To-do item -> Working from the entries below, tally each line that holds "potential". Give the tally and nothing else.

Data for this task ->
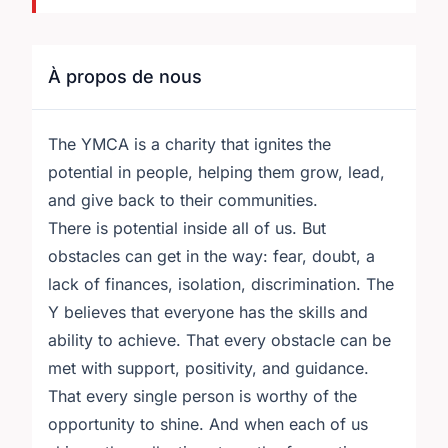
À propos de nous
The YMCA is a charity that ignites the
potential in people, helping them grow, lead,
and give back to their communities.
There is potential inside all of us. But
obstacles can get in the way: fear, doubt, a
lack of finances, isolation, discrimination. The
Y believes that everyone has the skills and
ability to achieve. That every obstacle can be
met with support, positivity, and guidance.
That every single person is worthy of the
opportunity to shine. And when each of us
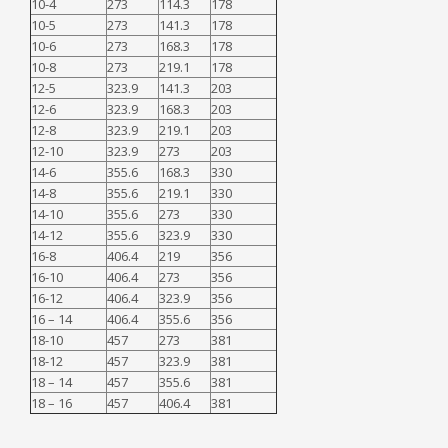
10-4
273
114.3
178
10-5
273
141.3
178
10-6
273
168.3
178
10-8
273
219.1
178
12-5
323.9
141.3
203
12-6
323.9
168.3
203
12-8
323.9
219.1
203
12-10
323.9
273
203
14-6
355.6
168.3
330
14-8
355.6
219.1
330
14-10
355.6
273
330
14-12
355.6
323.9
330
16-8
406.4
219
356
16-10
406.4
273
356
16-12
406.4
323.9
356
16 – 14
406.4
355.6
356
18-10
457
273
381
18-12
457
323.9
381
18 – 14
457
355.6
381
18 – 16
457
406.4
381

* * *

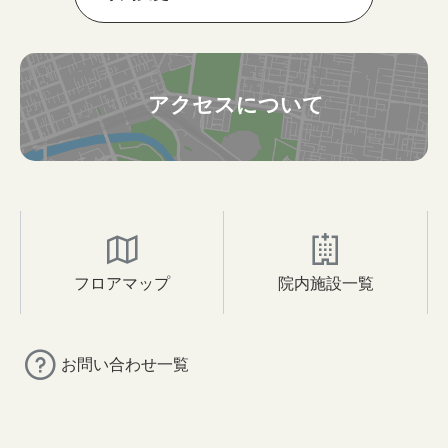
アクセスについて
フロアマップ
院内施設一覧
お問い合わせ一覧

Task answer -> 2